WHAT YOU HAVE TO DO = Using the material that follows, output exactly the lines from the one containing "#416ca4; stroke-width: 25" through the one containing "#fff; stroke-width: 11", with both ends kept.

DATASET ENTRIES =
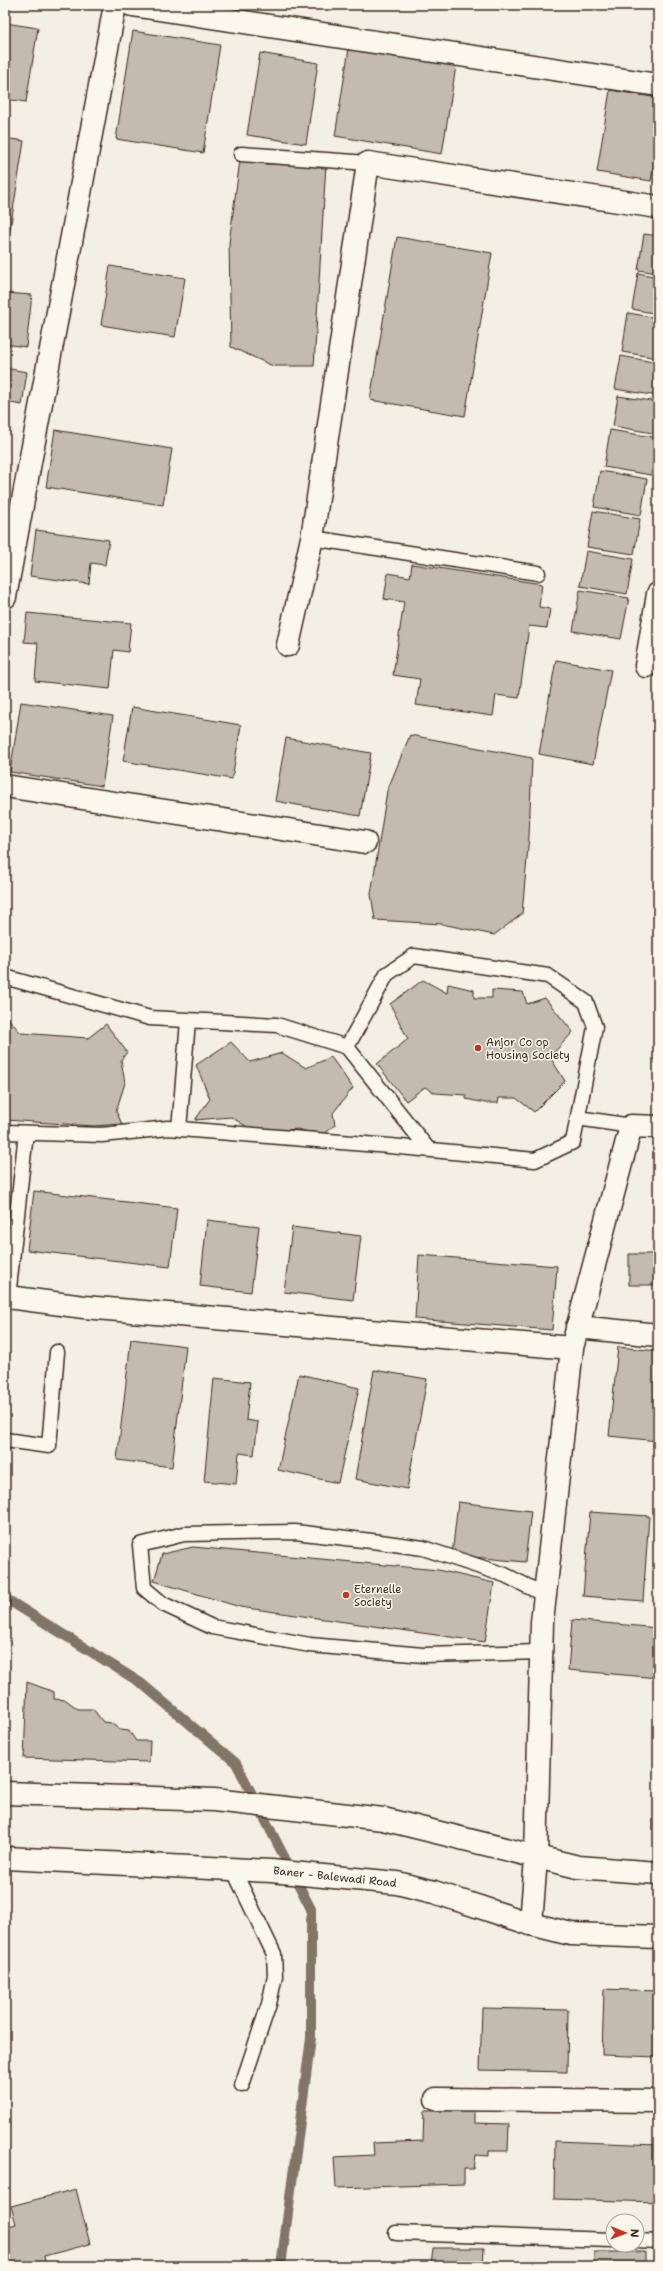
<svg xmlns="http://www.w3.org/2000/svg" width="663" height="2271" font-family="'Shantell Sans',sans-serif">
<rect width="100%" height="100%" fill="#f3efe4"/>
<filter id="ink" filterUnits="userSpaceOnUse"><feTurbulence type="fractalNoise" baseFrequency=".025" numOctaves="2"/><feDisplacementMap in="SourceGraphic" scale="8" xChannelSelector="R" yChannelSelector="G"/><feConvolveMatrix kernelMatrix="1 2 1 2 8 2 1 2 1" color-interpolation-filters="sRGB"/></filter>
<g filter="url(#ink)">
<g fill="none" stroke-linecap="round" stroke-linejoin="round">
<path stroke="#817468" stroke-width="10" d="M5 1598 141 1683 236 1763 311 1909V2038L281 2266"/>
</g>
<path fill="#c3bbb0" stroke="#3b2a1e" d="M5 23 38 28 26 102 5 99Z
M133 31 220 45 203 153 116 139Z
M349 48 456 66 442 154 335 136Z
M260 53 318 63 306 144 247 135Z
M610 90 658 98V140L651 181 597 172Z
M5 138 24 141 5 261Z
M240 160 266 164H326L314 366H273L231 347 229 243Z
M644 234 658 236V273L638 270Z
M397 237 492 253 465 416 370 400Z
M110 266 185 278 175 337 101 325Z
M638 273 658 277V314L632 309Z
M5 293 32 295 26 347 5 344Z
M628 313 658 318V358L622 352Z
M621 356 658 363V396L615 389Z
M5 368 27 372 22 405 5 402Z
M618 396 658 402V434L613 426Z
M55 430 172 449 163 505 46 487Z
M610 430 658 438 651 475 604 467Z
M600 471 647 479 641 515 594 507Z
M593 511 640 519 634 554 587 547Z
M36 530 109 540 105 565 91 563 89 584 30 576Z
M586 551 633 559 627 594 580 586Z
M412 564 542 584 539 607 550 609 547 628 529 626 519 698 496 695 493 716 416 705 420 679 393 675 404 602 384 599 388 573 410 577Z
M580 590 629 598 621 639 573 631Z
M27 613 131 623 128 652 114 650 110 689 35 681 38 643 24 642Z
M556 660 611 670 593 764 539 754Z
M21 702 113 716 102 786 10 772Z
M132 707 241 725 232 779 123 761Z
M410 735 532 758 529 836 522 914 494 935 442 924 375 920 371 894 387 791Z
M286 738 371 753 360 816 275 801Z
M423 980 447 993 448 984 474 990V998H492V990L523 992 527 1004 545 998 573 1032 550 1057 565 1081 534 1112 516 1098H499L498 1103H485L466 1099V1095L435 1093 425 1087 406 1101 377 1064 408 1039 390 1004Z
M5 1015 21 1033 88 1038 106 1024 127 1052 121 1060 125 1083 116 1111 122 1124 94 1126 5 1120Z
M231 1042 250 1062 282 1053 306 1068 331 1057 353 1088 333 1113 335 1125 320 1136 298 1129 275 1131 249 1128 231 1117 195 1120 210 1099 196 1065Z
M34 1191 177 1208 170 1267 27 1250Z
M207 1220 259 1226 251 1292 200 1286Z
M292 1227 361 1236 353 1300 284 1292Z
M629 1254H658V1285H629Z
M419 1255 557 1266 552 1330 415 1319Z
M131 1339 186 1346 172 1467 117 1460Z
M618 1347 658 1351V1441L609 1436Z
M374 1370 427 1379 407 1489 355 1479Z
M299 1374 359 1388 338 1483 278 1470Z
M214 1378 250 1382 246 1420 258 1422 254 1455 239 1453 236 1484 204 1481Z
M458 1502 531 1511 525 1562 452 1555Z
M590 1512 649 1516 643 1601 583 1596Z
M658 1513V1548L655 1542 654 1525Z
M193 1547 438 1570 494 1583 485 1642 240 1607 154 1581 162 1554Z
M572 1620 658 1628V1678L568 1670Z
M27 1682 54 1692V1699L66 1700 78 1709H93L103 1722 111 1723 120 1730 129 1731 136 1741H150L149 1762 24 1758Z
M604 1989 658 1991V2057L602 2055Z
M482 2008 568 2010 567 2072 480 2070Z
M474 2110V2123L509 2124 508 2151H489V2156L475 2155 473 2169H464V2184L336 2188 334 2157 374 2155 373 2143 423 2141 424 2111Z
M555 2141 658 2145V2202L554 2199Z
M76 2189 90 2244 44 2256 46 2266H5V2227L16 2224 11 2206Z
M433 2248H484L483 2266H431Z
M594 2252H645V2266H594Z"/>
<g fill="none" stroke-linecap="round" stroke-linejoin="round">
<defs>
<path id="service" d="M241 154 368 163
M312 538 538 573
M5 977 150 1018 277 1025 347 1047 387 974 414 956 548 976 586 1002 595 1027 573 1142 535 1160 390 1146 168 1128 102 1135 5 1132
M347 1047 428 1149
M578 1118 631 1126
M179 1129 188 1021
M5 1297H8L26 1133
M5 1440 49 1446 57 1352
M541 1652 423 1655 310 1645 212 1627 163 1604 144 1588 140 1545 184 1534 295 1532 380 1542 423 1548 505 1575 545 1595
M233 1869 274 1954 275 1976 269 2004 242 2085
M396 2233 613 2240
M637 2241 658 2242"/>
<path id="minor" d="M132 5 658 85
M5 597 115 5
M288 645 312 538 368 163 658 207
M646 666 658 594
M5 786 365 842
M8 1297 84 1307 572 1348
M577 1327 658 1335
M531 1924 536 1858 542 1622 572 1348 631 1126 658 1127
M436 2099 658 2101"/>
<path id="tertiary" d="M5 1793 214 1800 383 1819 578 1867 658 1873
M5 1858 271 1871 397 1883 434 1892 531 1924 571 1934 658 1937"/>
</defs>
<use href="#service" stroke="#3b2a1e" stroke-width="17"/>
<use href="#minor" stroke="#3b2a1e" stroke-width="25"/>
<use href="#tertiary" stroke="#3b2a1e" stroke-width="25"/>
<use href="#service" stroke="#fbf7ec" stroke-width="14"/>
<use href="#minor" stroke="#fbf7ec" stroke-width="22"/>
<use href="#tertiary" stroke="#fbf7ec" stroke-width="22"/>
</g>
</g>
<g fill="#c8321e" stroke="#fbf7ec" stroke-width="1.5">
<circle cx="478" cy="1048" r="4"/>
<circle cx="346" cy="1595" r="4"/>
</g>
<g text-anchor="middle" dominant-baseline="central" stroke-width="3" stroke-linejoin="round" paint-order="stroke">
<g font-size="11" fill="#3b2a1e" stroke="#fbf7ec" text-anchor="start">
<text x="486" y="1042">Anjor Co op<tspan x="486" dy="13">Housing Society</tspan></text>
<text x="354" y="1589">Eternelle<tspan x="354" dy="13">Society</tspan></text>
</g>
<g font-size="11" fill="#3b2a1e" stroke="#fbf7ec">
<text transform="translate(335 1877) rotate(6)">Baner - Balewadi Road</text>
</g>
</g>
<rect width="663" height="2271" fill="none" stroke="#fbf7ec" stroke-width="20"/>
<rect x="10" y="10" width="643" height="2251" fill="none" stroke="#3b2a1e" stroke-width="1.5" filter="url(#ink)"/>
<g transform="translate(625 2233) rotate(91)"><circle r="19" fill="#fbf7ec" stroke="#aea59a"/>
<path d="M0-3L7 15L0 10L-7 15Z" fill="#c8321e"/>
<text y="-6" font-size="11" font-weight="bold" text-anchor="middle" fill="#3b2a1e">N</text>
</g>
</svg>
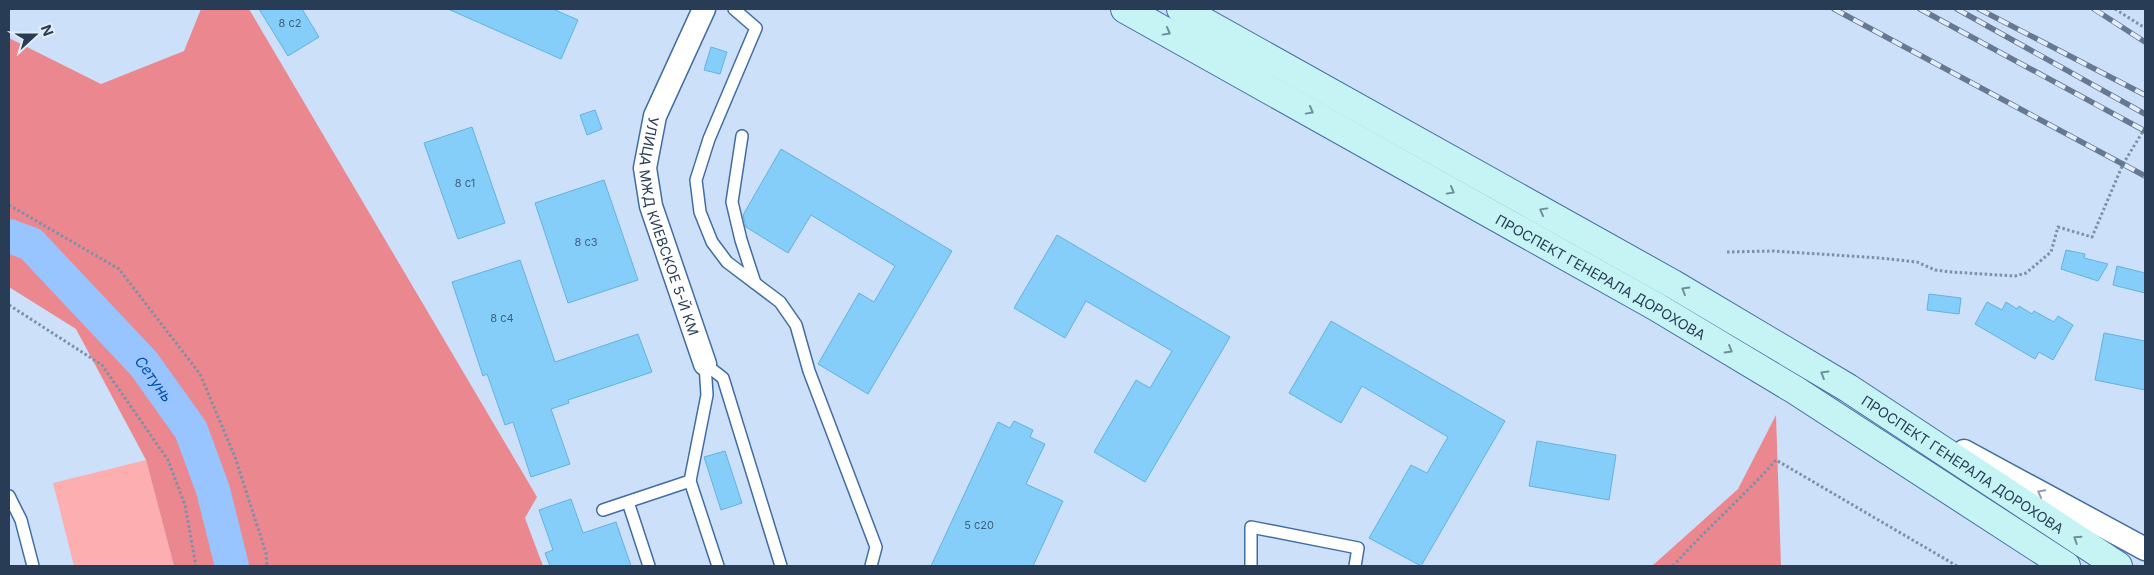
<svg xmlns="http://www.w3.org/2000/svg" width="2154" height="575" viewBox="0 0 2154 575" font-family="Inter,sans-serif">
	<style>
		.green { fill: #fdaeb1 }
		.forest { fill: #eb888f }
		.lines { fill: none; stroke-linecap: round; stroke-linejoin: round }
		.river { stroke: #98c4ff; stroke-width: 34 }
		.building { fill: #85cefa; stroke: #64b1de }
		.lane-casing { stroke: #416ca4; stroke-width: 14 }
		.street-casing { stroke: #416ca4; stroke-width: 25 }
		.secondary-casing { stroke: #416ca4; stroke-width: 30 }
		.path { stroke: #7d90a9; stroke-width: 3; stroke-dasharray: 2.5 2.5; stroke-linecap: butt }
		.lane { stroke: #fff; stroke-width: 11 }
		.street { stroke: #fff; stroke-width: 22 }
		.secondary { stroke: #c6f4f5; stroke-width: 28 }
		.rail-casing { stroke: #667992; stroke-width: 5.5 }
		.rail { stroke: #e3ecf9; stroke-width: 4; stroke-dasharray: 11; stroke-linecap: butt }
		.oneway { stroke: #708f9d }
		.oneway2 { stroke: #949eaa }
		.labels { text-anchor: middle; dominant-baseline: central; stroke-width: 4; stroke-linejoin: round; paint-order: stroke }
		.number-label { font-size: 11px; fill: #40607e }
		.street-label { font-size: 14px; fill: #293c55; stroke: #e3ecf9 }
		.water-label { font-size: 15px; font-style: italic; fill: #0150a3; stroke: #e3ecf9 }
	</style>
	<rect width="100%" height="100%" fill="#cde0f9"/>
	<path class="green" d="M146,460L174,566H74L53,483Z"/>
	<g class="forest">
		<path d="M201,9H249L537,497L525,518L543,566H174L146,460L76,329L9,287V38L101,84L184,51Z"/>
		<path d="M1776,415L1781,566H1652L1738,489Z"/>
	</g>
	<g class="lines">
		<path class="river" id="s1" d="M9,236L31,244L144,364L191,430L213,490L232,566"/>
	</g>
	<g class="building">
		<path d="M259,9H302L319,37L288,56Z"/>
		<path d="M448,9H553L578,20L561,59Z"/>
		<path d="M711,47L727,52L720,74L704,70Z"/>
		<path d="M595,110L602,129L587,135L580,115Z"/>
		<path d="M472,127L505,223L458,239L424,143Z"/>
		<path d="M781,149L952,251L868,394L818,364L859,293L874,302L895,266L811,215L788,253L746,227L743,215Z"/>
		<path d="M604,180L638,280L568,303L535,203Z"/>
		<path d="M1057,235L1230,337L1145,482L1094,452L1136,380L1150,388L1172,351L1086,301L1065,338L1014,308Z"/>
		<path d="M2066,250L2085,254L2084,258L2108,264L2098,281L2061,269Z"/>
		<path d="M520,260L555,362L638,334L652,372L568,400L569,403L551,409L570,464L531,477L513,422L505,425L487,374L483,376L452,282Z"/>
		<path d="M2117,266L2145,273V293L2113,285Z"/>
		<path d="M1929,294L1961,298L1959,314L1927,310Z"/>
		<path d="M1987,302L2002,310L2006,302L2017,309L2019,306L2032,314L2034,311L2054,322L2058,316L2073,325L2053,360L2039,352L2035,359L1975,324Z"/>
		<path d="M1331,321L1505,421L1421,566L1369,538L1411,465L1427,473L1448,437L1362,386L1341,423L1289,393Z"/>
		<path d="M2104,333L2145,341V390L2095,380Z"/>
		<path d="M1014,421L1033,430L1030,437L1045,444L1026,484L1063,501L1033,566H931L998,422L1010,428Z"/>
		<path d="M1537,441L1616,455L1609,500L1529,486Z"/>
		<path d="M725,451L742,503L721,510L704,457Z"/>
		<path d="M571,499L583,533L616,522L631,566H550L545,553L553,550L539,510Z"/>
	</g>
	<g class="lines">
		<defs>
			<g id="lane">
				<path d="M734,9L756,28L709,139L696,180L700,212L712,242L727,262L780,302L796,325L809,371L876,547L871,566"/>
				<path d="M742,136L732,202L741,240L755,283"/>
				<path d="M705,364L723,378L781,566"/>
				<path d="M690,481L718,566"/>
				<path d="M9,496L21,520L33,566"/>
				<path d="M628,502L649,566"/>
				<path d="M603,510L690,481L707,395L705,364"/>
				<path d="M1251,566V527L1358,548L1355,566"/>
			</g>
			<g id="street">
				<path id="s2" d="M704,9L655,116L645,168L651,206L705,364"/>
				<path d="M1964,451L2145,549"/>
			</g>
			<g id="secondary">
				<path id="s3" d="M1125,9L1655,306L1795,390L2066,566"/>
				<path id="s4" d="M1181,9L1673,284L1848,388L2118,566"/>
			</g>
		</defs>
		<use href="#lane" class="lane-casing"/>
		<use href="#street" class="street-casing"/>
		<use href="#secondary" class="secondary-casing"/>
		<g class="path">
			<path d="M2115,9L2145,28"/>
			<path d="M9,205L119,269L200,374L235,457L266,553L267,566"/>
			<path d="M1727,252L1773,251L1880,258L1917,262L1935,270L1951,272L2015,276L2026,273L2051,252L2058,227L2092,237L2123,164L2145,128"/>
			<path d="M9,305L102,365L168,460L185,505L196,566"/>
			<path d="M1673,566C1706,529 1743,497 1776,460L1957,566"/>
		</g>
		<use href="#lane" class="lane"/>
		<use href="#street" class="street"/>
		<use href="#secondary" class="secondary"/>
		<defs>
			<g id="rail">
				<path d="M1834,9L2145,176"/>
				<path d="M1920,9L2145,131"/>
				<path d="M1957,9L2145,114"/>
				<path d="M1979,9L2145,95"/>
				<path d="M2094,9L2145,42"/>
			</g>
		</defs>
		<use href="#rail" class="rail-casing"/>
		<use href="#rail" class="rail"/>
	</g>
	<defs><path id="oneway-chevron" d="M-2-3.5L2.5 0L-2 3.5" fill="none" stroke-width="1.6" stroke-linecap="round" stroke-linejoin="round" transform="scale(1.25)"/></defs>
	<g class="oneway">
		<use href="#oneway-chevron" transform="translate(1167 32) rotate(29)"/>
		<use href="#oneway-chevron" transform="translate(1310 111) rotate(29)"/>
		<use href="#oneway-chevron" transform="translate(1451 191) rotate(29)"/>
		<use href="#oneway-chevron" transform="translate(1543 211) rotate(-151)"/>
		<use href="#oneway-chevron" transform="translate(1685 290) rotate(-149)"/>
		<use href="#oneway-chevron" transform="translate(1729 350) rotate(31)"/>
		<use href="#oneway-chevron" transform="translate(1824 374) rotate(-149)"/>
		<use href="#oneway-chevron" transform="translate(2077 539) rotate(-147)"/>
	</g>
	<use class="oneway2" href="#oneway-chevron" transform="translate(2041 493) rotate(-152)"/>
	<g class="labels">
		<g class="number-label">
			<text x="290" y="23">8 с2</text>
			<text x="465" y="183">8 с1</text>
			<text x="586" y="242">8 с3</text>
			<text x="502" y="318">8 с4</text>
			<text x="979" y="525">5 с20</text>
		</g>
		<g class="street-label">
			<text stroke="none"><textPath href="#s2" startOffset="232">УЛИЦА МЖД КИЕВСКОЕ 5-Й КМ</textPath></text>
			<text stroke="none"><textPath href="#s3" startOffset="546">ПРОСПЕКТ ГЕНЕРАЛА ДОРОХОВА</textPath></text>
			<text stroke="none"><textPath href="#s4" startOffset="905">ПРОСПЕКТ ГЕНЕРАЛА ДОРОХОВА</textPath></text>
		</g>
		<g class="water-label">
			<text stroke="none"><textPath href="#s1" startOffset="206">Сетунь</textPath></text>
		</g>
	</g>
	<rect width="2154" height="575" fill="none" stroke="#293c55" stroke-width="20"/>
	<g transform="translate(35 35) rotate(69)" stroke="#e3ecf9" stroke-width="4" paint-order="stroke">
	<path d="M0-4L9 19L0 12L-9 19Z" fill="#293c55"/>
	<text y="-8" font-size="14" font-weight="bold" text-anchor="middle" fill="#293c55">N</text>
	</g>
</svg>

PROBLEM SOLUTION =
		.street-casing { stroke: #416ca4; stroke-width: 25 }
		.secondary-casing { stroke: #416ca4; stroke-width: 30 }
		.path { stroke: #7d90a9; stroke-width: 3; stroke-dasharray: 2.5 2.5; stroke-linecap: butt }
		.lane { stroke: #fff; stroke-width: 11 }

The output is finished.